— REQUIRED WORK —
If a record contains a picture, leave the picture out and copy everything else exactly.

======== INFORMATION GIVEN

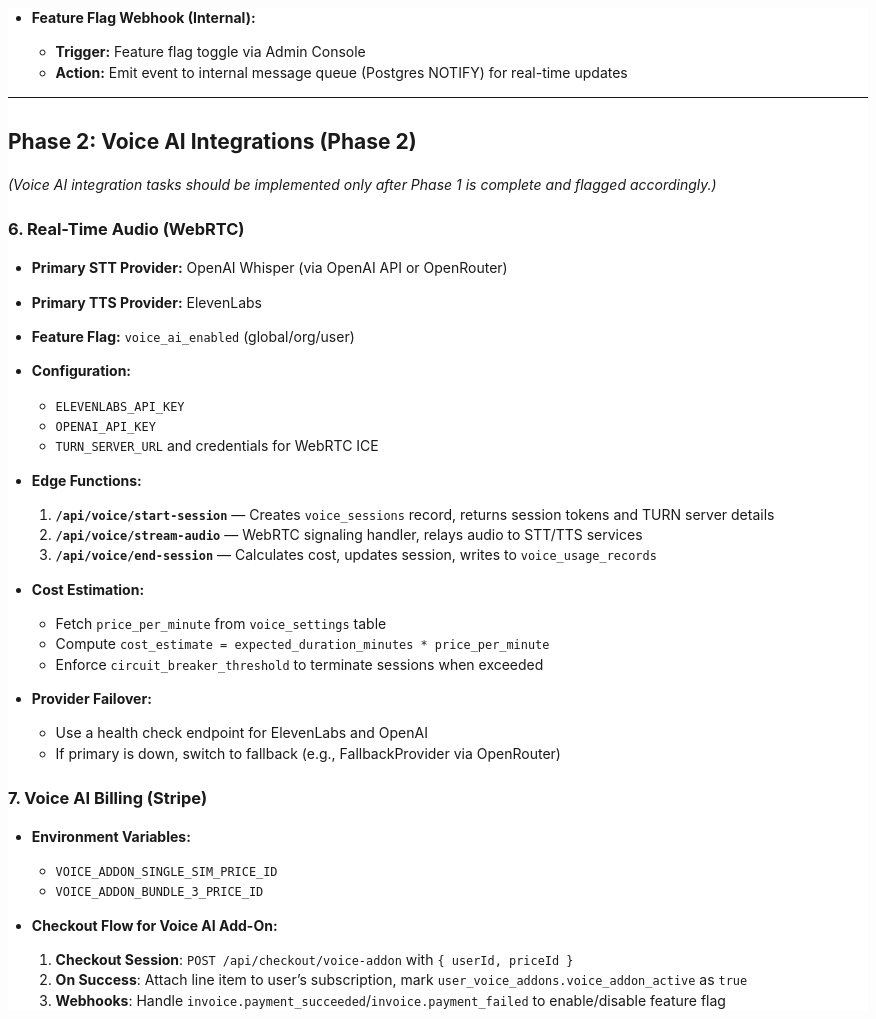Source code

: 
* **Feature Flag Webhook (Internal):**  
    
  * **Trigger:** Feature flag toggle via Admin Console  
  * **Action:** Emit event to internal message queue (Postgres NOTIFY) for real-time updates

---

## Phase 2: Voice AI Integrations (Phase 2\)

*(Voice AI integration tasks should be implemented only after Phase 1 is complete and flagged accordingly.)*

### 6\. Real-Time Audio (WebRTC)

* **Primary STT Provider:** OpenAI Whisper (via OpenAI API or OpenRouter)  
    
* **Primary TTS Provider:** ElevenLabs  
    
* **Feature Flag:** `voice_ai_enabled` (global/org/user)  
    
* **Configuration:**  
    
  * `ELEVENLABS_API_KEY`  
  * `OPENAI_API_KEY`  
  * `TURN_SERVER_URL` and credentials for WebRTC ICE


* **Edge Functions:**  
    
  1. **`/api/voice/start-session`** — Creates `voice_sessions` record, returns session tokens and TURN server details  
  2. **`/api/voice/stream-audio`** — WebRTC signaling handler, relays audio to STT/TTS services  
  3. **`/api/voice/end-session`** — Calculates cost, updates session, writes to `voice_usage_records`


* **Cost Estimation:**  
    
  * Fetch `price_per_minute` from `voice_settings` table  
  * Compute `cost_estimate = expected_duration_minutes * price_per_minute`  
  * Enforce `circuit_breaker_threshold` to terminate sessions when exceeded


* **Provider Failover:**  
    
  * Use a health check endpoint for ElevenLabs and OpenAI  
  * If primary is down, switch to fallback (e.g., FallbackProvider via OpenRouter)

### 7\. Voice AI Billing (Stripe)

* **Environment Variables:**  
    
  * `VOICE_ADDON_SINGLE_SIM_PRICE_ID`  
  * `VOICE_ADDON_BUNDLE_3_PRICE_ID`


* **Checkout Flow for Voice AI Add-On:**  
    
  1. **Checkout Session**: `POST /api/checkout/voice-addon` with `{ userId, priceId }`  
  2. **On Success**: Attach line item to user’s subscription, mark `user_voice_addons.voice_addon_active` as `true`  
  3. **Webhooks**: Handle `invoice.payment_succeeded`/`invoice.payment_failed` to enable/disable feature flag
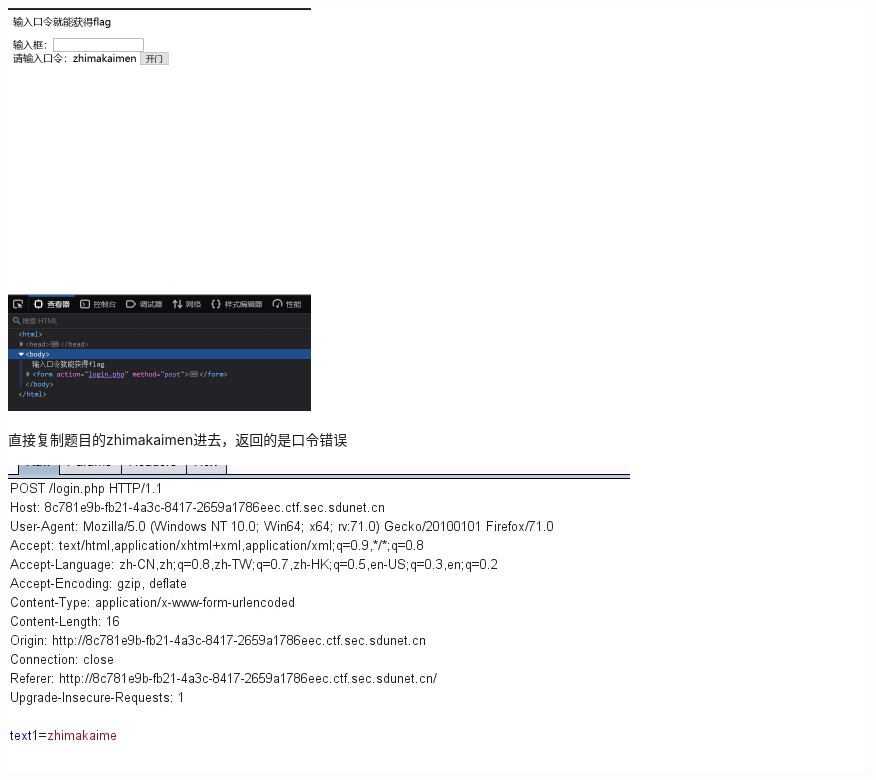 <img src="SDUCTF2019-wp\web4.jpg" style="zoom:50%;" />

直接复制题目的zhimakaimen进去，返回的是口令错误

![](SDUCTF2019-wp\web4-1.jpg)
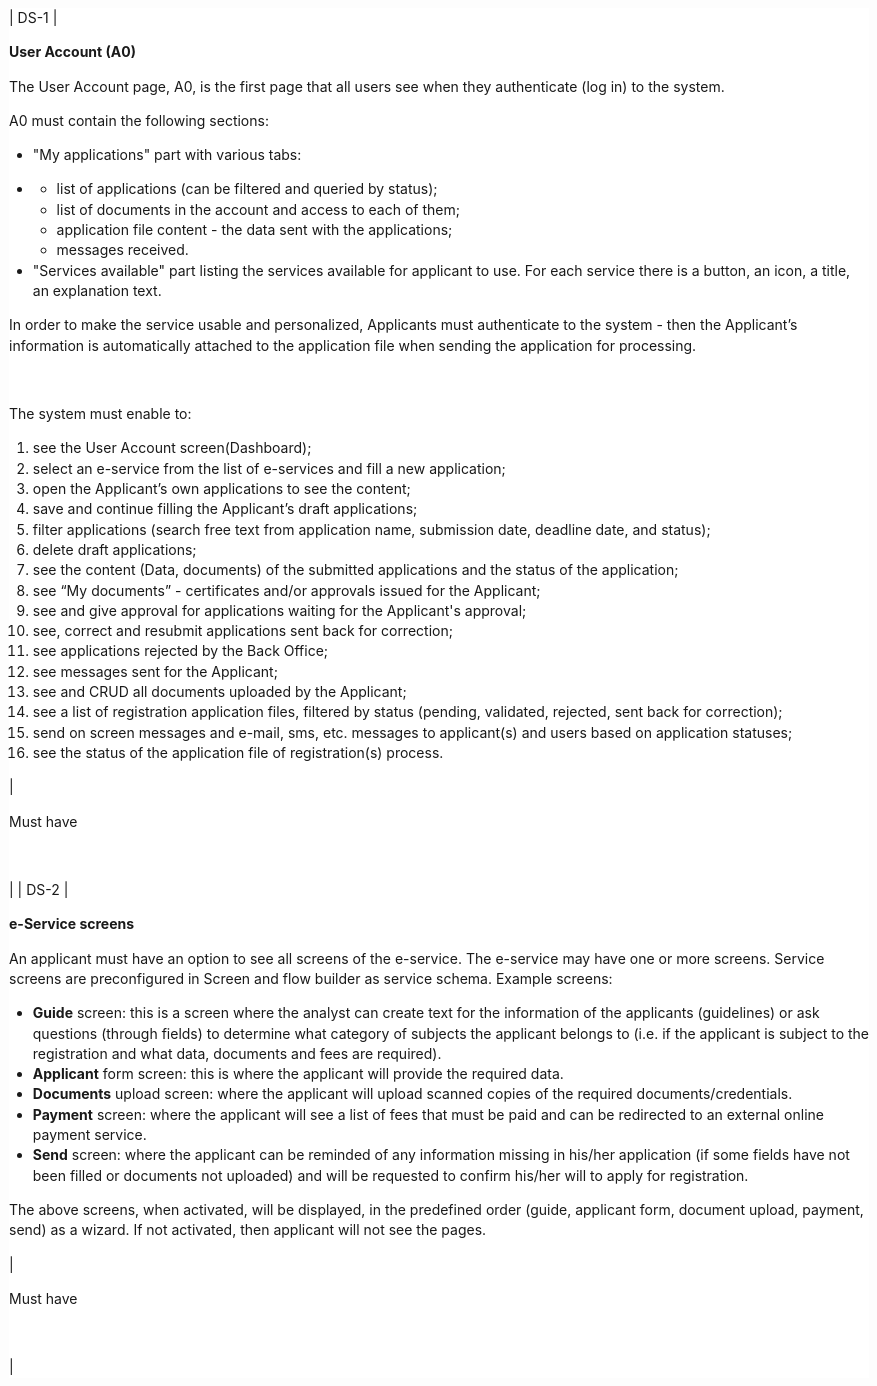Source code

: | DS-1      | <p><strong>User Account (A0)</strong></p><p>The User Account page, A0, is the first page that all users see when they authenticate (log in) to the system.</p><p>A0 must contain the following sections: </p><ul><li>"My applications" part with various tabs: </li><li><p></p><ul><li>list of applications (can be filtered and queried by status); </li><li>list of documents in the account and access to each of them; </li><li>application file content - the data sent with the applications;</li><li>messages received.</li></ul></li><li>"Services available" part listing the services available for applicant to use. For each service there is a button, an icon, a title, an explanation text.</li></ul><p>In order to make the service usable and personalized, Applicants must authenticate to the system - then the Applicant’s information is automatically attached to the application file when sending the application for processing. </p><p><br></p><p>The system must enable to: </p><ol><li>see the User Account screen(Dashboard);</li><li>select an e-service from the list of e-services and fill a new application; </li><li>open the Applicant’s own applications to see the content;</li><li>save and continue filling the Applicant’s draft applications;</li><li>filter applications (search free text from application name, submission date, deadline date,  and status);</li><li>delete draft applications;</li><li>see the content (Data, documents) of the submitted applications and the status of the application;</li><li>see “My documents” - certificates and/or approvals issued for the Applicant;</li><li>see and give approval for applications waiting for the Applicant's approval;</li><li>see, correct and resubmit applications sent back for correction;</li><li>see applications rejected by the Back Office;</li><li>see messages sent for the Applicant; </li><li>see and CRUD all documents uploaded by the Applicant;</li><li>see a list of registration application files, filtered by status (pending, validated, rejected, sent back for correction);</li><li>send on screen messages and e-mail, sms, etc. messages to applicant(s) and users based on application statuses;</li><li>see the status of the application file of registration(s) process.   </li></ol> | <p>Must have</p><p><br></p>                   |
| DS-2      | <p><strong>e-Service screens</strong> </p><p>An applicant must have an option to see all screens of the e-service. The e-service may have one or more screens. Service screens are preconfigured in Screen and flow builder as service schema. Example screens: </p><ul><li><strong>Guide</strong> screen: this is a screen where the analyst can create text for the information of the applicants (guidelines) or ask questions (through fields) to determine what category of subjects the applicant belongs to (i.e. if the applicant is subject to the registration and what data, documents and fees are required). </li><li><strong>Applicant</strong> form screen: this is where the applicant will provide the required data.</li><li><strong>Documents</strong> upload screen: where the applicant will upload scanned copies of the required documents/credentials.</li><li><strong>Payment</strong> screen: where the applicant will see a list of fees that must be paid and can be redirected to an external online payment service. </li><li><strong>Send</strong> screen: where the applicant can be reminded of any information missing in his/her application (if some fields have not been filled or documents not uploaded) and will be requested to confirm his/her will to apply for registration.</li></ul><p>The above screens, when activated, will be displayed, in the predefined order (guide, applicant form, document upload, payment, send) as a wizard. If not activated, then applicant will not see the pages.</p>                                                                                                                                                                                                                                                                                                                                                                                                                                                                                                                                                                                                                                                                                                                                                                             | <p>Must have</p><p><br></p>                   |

================

— SOLUTION TO THIS EXERCISE —
Source code

: 
* **Feature Flag Webhook (Internal):**  
    
  * **Trigger:** Feature flag toggle via Admin Console  
  * **Action:** Emit event to internal message queue (Postgres NOTIFY) for real-time updates

---

## Phase 2: Voice AI Integrations (Phase 2\)

*(Voice AI integration tasks should be implemented only after Phase 1 is complete and flagged accordingly.)*

### 6\. Real-Time Audio (WebRTC)

* **Primary STT Provider:** OpenAI Whisper (via OpenAI API or OpenRouter)  
    
* **Primary TTS Provider:** ElevenLabs  
    
* **Feature Flag:** `voice_ai_enabled` (global/org/user)  
    
* **Configuration:**  
    
  * `ELEVENLABS_API_KEY`  
  * `OPENAI_API_KEY`  
  * `TURN_SERVER_URL` and credentials for WebRTC ICE


* **Edge Functions:**  
    
  1. **`/api/voice/start-session`** — Creates `voice_sessions` record, returns session tokens and TURN server details  
  2. **`/api/voice/stream-audio`** — WebRTC signaling handler, relays audio to STT/TTS services  
  3. **`/api/voice/end-session`** — Calculates cost, updates session, writes to `voice_usage_records`


* **Cost Estimation:**  
    
  * Fetch `price_per_minute` from `voice_settings` table  
  * Compute `cost_estimate = expected_duration_minutes * price_per_minute`  
  * Enforce `circuit_breaker_threshold` to terminate sessions when exceeded


* **Provider Failover:**  
    
  * Use a health check endpoint for ElevenLabs and OpenAI  
  * If primary is down, switch to fallback (e.g., FallbackProvider via OpenRouter)

### 7\. Voice AI Billing (Stripe)

* **Environment Variables:**  
    
  * `VOICE_ADDON_SINGLE_SIM_PRICE_ID`  
  * `VOICE_ADDON_BUNDLE_3_PRICE_ID`


* **Checkout Flow for Voice AI Add-On:**  
    
  1. **Checkout Session**: `POST /api/checkout/voice-addon` with `{ userId, priceId }`  
  2. **On Success**: Attach line item to user’s subscription, mark `user_voice_addons.voice_addon_active` as `true`  
  3. **Webhooks**: Handle `invoice.payment_succeeded`/`invoice.payment_failed` to enable/disable feature flag
 <img src="SDUCTF2019-wp\web4.jpg" style="zoom:50%;" />

直接复制题目的zhimakaimen进去，返回的是口令错误

![](SDUCTF2019-wp\web4-1.jpg)
Source code

: | DS-1      | <p><strong>User Account (A0)</strong></p><p>The User Account page, A0, is the first page that all users see when they authenticate (log in) to the system.</p><p>A0 must contain the following sections: </p><ul><li>"My applications" part with various tabs: </li><li><p></p><ul><li>list of applications (can be filtered and queried by status); </li><li>list of documents in the account and access to each of them; </li><li>application file content - the data sent with the applications;</li><li>messages received.</li></ul></li><li>"Services available" part listing the services available for applicant to use. For each service there is a button, an icon, a title, an explanation text.</li></ul><p>In order to make the service usable and personalized, Applicants must authenticate to the system - then the Applicant’s information is automatically attached to the application file when sending the application for processing. </p><p><br></p><p>The system must enable to: </p><ol><li>see the User Account screen(Dashboard);</li><li>select an e-service from the list of e-services and fill a new application; </li><li>open the Applicant’s own applications to see the content;</li><li>save and continue filling the Applicant’s draft applications;</li><li>filter applications (search free text from application name, submission date, deadline date,  and status);</li><li>delete draft applications;</li><li>see the content (Data, documents) of the submitted applications and the status of the application;</li><li>see “My documents” - certificates and/or approvals issued for the Applicant;</li><li>see and give approval for applications waiting for the Applicant's approval;</li><li>see, correct and resubmit applications sent back for correction;</li><li>see applications rejected by the Back Office;</li><li>see messages sent for the Applicant; </li><li>see and CRUD all documents uploaded by the Applicant;</li><li>see a list of registration application files, filtered by status (pending, validated, rejected, sent back for correction);</li><li>send on screen messages and e-mail, sms, etc. messages to applicant(s) and users based on application statuses;</li><li>see the status of the application file of registration(s) process.   </li></ol> | <p>Must have</p><p><br></p>                   |
| DS-2      | <p><strong>e-Service screens</strong> </p><p>An applicant must have an option to see all screens of the e-service. The e-service may have one or more screens. Service screens are preconfigured in Screen and flow builder as service schema. Example screens: </p><ul><li><strong>Guide</strong> screen: this is a screen where the analyst can create text for the information of the applicants (guidelines) or ask questions (through fields) to determine what category of subjects the applicant belongs to (i.e. if the applicant is subject to the registration and what data, documents and fees are required). </li><li><strong>Applicant</strong> form screen: this is where the applicant will provide the required data.</li><li><strong>Documents</strong> upload screen: where the applicant will upload scanned copies of the required documents/credentials.</li><li><strong>Payment</strong> screen: where the applicant will see a list of fees that must be paid and can be redirected to an external online payment service. </li><li><strong>Send</strong> screen: where the applicant can be reminded of any information missing in his/her application (if some fields have not been filled or documents not uploaded) and will be requested to confirm his/her will to apply for registration.</li></ul><p>The above screens, when activated, will be displayed, in the predefined order (guide, applicant form, document upload, payment, send) as a wizard. If not activated, then applicant will not see the pages.</p>                                                                                                                                                                                                                                                                                                                                                                                                                                                                                                                                                                                                                                                                                                                                                                             | <p>Must have</p><p><br></p>                   |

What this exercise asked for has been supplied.